At Five in the Afternoon Review

A 20 year-old woman (Rezaie) defies her father (Yousefrazi) and attends a secular school in Kabul, where she announces her ambition to become President of Afghanistan.

by David Parkinson |
Published on
Release Date:

16 Apr 2004

Running Time:

106 minutes

Certificate:

U

Original Title:

At Five in the Afternoon

Since the turn of the Millennium, several Iranian filmmakers have been quietly advocating a more worthwhile role for women in Islamic society. So, following her contribution to 11'09''01, Samira Makhmalbaf returns to Afghanistan to explore the plight of women who are still largely subjected to repressive control, despite the fall of the Taliban.

However, Makhmalbaf is not solely concerned with the prejudices and restrictions endured by the burka-clad majority, as she is also keen to expose the ignorance of ordinary people - whether they be Pakistani poets or French soldiers - and the motives and methods of the political masters who control their destinies.

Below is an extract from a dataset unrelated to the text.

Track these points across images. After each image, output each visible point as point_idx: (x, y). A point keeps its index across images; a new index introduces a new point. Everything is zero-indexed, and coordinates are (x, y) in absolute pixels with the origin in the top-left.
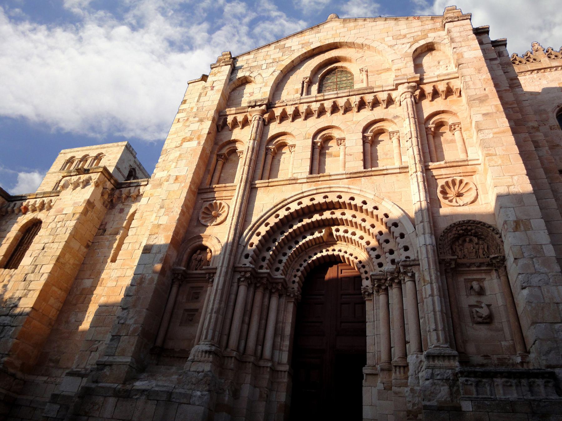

Some of her observations are naive (despite input from her filmmaking father, Mohsen), while cart driver Abdolgani Yousefrazi's reckless determination to keep Agheleh Rezaie and sister-in-law Marzieh Amiri on the move means that the action is markedly more contrived than it was in The Apple or Blackboards.

Yet with Ebrahim Ghafori's camera capturing the desolation of the war-ravaged landscape, and debutant Rezaie's expressive face conveying both her inquisitiveness and confusion, this is still a provocative insight into a hellish situation that is far from a satisfactory resolution.

Tellingly alternating between intimate close-ups and uncompromising vistas, this ambitious feminist critique of the misuse of political power meanders occasionally, but still hits home hard.